Infertility is a global issue and addressing it is an important element in sexual and reproductive health and rights. To better understand the magnitude of infertility, the World Health Organization (WHO) has recently released a comprehensive report, providing valuable insights into the prevalence, causes, and consequences of infertility by analyzing all relevant studies from 1990 to 2021. The report provides important insight to develop the right interventions, ensure access to care, and to mitigate the risk factors and consequences of this condition.

Global Infertility Statistics

The WHO report identified 12,241 potential studies of which 133 were selected for the systematic review. The WHO estimates that globally, and based on data from 1990 to 2021:

  • One in six people have experienced infertility at some stage in their lives
  • 17.5% have experienced infertility in their life (lifetime prevalence of infertility)
  • 12.6% are experiencing infertility at any point in time (period prevalence of infertility)

There are some variations between regions, but not across income levels:

At 23.2%, lifetime prevalence of infertility is highest in the Western Pacific Region and lowest in the Eastern Mediterranean region (10.7%). The African Region has the highest period infertility prevalence (16.4%). The WHO notes that the regional differences identified may not be substantial or conclusive due to data gaps and overlapping confidence intervals.

Interestingly, estimates of infertility prevalence are similar across countries with different income levels. High income countries have a lifetime infertility prevalence of 17.8%, with 16.5% for low and middle income countries. At 12.6%, period infertility prevalence was the same for both high-income and low- and middle-income countries.
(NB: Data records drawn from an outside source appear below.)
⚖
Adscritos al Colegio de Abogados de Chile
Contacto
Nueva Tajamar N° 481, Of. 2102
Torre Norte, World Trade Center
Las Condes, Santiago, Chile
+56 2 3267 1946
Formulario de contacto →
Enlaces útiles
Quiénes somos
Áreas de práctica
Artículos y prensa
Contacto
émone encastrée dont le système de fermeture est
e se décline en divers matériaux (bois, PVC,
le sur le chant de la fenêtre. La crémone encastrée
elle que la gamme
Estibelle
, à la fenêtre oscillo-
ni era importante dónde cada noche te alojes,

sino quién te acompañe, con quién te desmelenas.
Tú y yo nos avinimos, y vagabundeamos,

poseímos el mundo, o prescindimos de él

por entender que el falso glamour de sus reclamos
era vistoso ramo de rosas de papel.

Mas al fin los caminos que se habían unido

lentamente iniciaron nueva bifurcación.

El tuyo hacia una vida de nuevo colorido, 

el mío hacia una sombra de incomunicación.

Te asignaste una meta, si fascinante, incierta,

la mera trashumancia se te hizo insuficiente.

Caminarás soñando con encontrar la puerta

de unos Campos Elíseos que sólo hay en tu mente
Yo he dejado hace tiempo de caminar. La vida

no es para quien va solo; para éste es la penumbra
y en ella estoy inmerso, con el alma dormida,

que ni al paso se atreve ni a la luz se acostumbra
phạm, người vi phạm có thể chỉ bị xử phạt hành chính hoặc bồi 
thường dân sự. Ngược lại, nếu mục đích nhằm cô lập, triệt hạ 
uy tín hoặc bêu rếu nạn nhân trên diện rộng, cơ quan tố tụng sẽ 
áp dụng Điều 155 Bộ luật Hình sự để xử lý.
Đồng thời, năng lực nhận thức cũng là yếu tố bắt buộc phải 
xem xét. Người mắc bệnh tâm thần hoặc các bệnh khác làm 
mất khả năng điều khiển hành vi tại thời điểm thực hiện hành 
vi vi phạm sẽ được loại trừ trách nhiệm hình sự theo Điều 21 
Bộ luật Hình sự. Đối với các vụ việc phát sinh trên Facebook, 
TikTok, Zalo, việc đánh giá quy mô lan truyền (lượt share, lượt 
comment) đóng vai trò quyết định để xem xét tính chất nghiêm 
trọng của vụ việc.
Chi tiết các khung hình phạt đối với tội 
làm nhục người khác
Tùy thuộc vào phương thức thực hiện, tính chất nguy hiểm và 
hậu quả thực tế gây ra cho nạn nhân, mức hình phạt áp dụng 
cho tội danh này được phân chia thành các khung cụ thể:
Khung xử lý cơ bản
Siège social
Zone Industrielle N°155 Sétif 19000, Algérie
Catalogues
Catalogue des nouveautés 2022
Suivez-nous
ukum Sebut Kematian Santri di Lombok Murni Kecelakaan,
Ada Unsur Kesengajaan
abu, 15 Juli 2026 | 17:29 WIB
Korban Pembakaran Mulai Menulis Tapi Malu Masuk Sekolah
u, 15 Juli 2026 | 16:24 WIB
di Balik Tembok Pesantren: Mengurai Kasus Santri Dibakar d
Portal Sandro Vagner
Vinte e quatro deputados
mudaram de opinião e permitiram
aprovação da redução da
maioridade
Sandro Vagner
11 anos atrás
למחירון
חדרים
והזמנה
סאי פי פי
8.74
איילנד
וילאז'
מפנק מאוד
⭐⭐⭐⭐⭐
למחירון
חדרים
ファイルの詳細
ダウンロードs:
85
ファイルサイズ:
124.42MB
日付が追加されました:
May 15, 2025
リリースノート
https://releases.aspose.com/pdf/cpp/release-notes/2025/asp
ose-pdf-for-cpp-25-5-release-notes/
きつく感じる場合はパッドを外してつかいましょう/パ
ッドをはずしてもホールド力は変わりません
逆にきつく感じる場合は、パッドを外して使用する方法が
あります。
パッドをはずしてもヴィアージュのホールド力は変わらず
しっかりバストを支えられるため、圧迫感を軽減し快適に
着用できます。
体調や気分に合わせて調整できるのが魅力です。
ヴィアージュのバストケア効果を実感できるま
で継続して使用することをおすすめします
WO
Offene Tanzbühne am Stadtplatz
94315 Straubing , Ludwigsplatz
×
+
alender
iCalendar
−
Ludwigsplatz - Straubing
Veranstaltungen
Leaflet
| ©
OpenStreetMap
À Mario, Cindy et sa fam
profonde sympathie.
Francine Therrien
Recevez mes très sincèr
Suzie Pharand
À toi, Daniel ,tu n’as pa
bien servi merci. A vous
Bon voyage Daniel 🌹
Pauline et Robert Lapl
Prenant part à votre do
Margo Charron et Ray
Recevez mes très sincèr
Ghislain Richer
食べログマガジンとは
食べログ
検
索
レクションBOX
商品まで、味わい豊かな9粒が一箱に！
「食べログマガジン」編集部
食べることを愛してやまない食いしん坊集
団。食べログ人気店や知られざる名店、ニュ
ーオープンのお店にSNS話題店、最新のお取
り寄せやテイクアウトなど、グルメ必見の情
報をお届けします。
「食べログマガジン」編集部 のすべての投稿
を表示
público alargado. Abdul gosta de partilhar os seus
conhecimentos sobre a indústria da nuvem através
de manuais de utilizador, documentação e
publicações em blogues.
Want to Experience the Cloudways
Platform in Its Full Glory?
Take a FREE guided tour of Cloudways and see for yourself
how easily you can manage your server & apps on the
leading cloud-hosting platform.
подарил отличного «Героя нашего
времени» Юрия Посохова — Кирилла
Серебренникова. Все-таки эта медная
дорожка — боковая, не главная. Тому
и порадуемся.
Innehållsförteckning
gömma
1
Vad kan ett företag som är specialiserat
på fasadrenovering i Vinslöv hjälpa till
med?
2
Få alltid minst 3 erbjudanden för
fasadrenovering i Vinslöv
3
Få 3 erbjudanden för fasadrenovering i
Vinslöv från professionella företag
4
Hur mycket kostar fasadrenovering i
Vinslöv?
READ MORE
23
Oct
Global Statistics for primary and secondary infertility:

  • The estimated pooled lifetime and period prevalence for primary infertility was 9.6% and 9.0%, respectively
  • For secondary infertility, estimated pooled lifetime and period prevalence were 6.5% and 4.9% respectively.

The WHO says there isn’t enough evidence to be able to pinpoint whether infertility is becoming more prevalent or not.

These statistics further affirm that infertility is truly a global issue – so if you’re going through it, you’re not alone. As Dr. Tedros Adhanom Ghebreyesus, WHO Director-General notes, “The sheer proportion of people affected shows the need to widen access to fertility care and ensure this issue is no longer sidelined in health research and policy so that safe, effective and affordable ways to attain parenthood are available for those who seek it”.

Valid and reliable estimates of infertility are crucial for understanding the burden of this condition formulating appropriate policies, advocating for prevention, and monitoring the provision of fertility care services. The estimates indicate that a substantial number of individuals will require infertility care services, and policymakers and providers must work hand in hand to ensure access for those who seek treatment.

Dealing with infertility can be challenging. Seek the help you need, both in terms of treatment and emotional support. Sharing what you’re going through with others can help you cope with this diagnosis and find the path that’s right for you.